*Requirement:*
Transcribe everything from "Many Texans believed" down to "largely slave-free region." in the Texas secession text below.

*Document text:*
During the Civil War Many Newspapers in Texas Were Unable to Continue Because
Like other cotton-growing and slaveholding states, Texas seceded from the Union in early 1861 and joined the Confederate States of America. Texas was the seventh state to secede and the last to secede before the firing at Fort Sumter signaled the start of the Civil War and forced citizens of the upper South to choose between fighting against or with their Southern brethren. The election of a Republican, Abraham Lincoln, to the presidency of the United States and fears that Republican control of the executive branch would threaten slavery and the traditional rights and liberties of Americans precipitated the secession crisis in Texas and elsewhere. South Carolina's decision to secede in December 1860 further encouraged Texas secessionists. Some Texans were slow to accept secession, however, or never accepted it. They did not simply react to the election of Lincoln and emulate South Carolina. Indeed, the timing of the secession of Texas and the motivation behind it are of continued interest because they open up a series of questions about the nature of the Texas economy, the population, political parties, local needs, the role of such Unionists as Sam Houston, and the effects of public pressure to conform. Running through all of these questions is the role of slavery.
Many Texans believed in the 1850s that slavery was vital to the Texas economy and to its future growth. Indeed, slavery had grown rapidly in Texas after annexation in 1845. By 1860 slaves constituted roughly 30 percent of the population. Limited means of transportation, however, concentrated plantations along the river valleys of eastern Texas and in the coastal counties just below Houston and Galveston. Only cotton grown in these places could easily reach a market. In other settled regions of Texas slavery was virtually absent, and the economy depended upon livestock, corn, or wheat and not on slavery and cotton. In 1860 Texas was divided between a region dependent on slavery region and a largely slave-free region.

*Extracted data:*
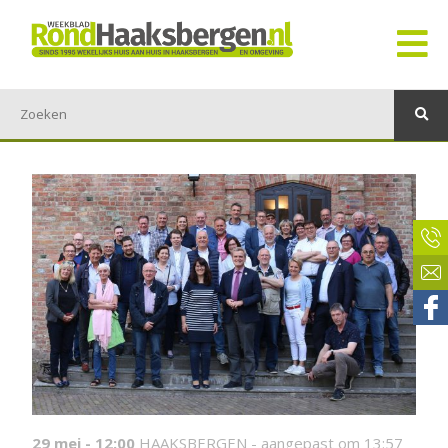
29 mei - 12:00
HAAKSBERGEN -
aangepast om 13:57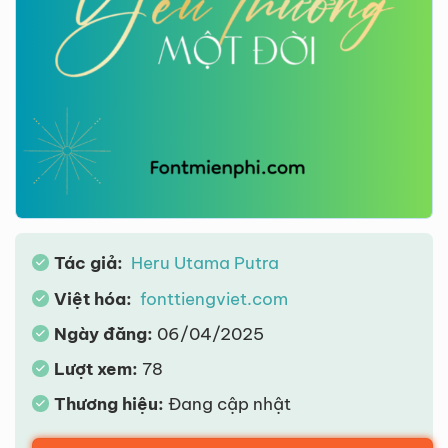
Tác giả:
Heru Utama Putra
Việt hóa:
fonttiengviet.com
Ngày đăng:
06/04/2025
Lượt xem:
78
Thương hiệu:
Đang cập nhật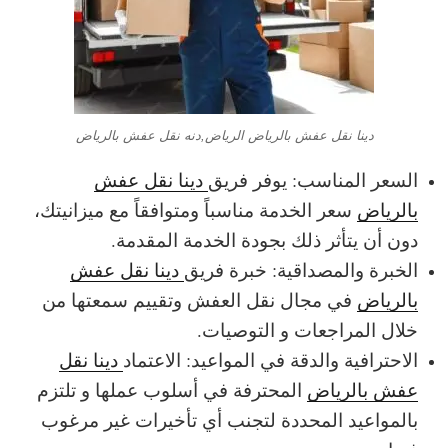
دينا نقل عفش بالرياض الرياض,دنه نقل عفش بالرياض
السعر المناسب: يوفر فريق
دينا نقل عفش
بالرياض
سعر الخدمة مناسباً ومتوافقاً مع ميزانيتك،
دون أن يتأثر ذلك بجودة الخدمة المقدمة.
الخبرة والمصداقية: خبرة فريق
دينا نقل عفش
بالرياض
في مجال نقل العفش وتقييم سمعتها من
خلال المراجعات و التوصيات.
الاحترافية والدقة في المواعيد: الاعتماد
دينا نقل
عفش بالرياض
المحترفة في أسلوب عملها و تلتزم
بالمواعيد المحددة لتجنب أي تأخيرات غير مرغوب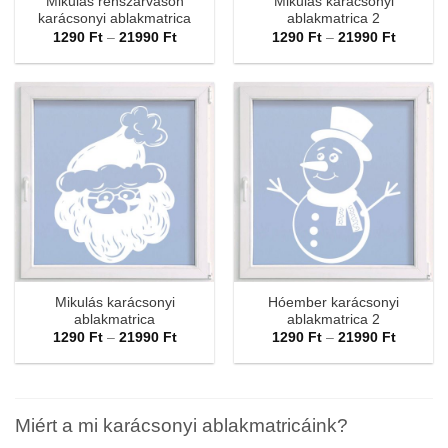
Mikulás rénszarvason
Mikulás karácsonyi
karácsonyi ablakmatrica
ablakmatrica 2
Ártartomány:
Ártarto
1290
Ft
–
21990
Ft
1290
Ft
–
21990
Ft
1290 Ft
1290 Ft
-
-
21990 Ft
21990 F
Mikulás karácsonyi
Hóember karácsonyi
ablakmatrica
ablakmatrica 2
Ártartomány:
Ártarto
1290
Ft
–
21990
Ft
1290
Ft
–
21990
Ft
1290 Ft
1290 Ft
-
-
21990 Ft
21990 F
Miért a mi karácsonyi ablakmatricáink?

*Reply to the exercise:*
Many Texans believed in the 1850s that slavery was vital to the Texas economy and to its future growth. Indeed, slavery had grown rapidly in Texas after annexation in 1845. By 1860 slaves constituted roughly 30 percent of the population. Limited means of transportation, however, concentrated plantations along the river valleys of eastern Texas and in the coastal counties just below Houston and Galveston. Only cotton grown in these places could easily reach a market. In other settled regions of Texas slavery was virtually absent, and the economy depended upon livestock, corn, or wheat and not on slavery and cotton. In 1860 Texas was divided between a region dependent on slavery region and a largely slave-free region.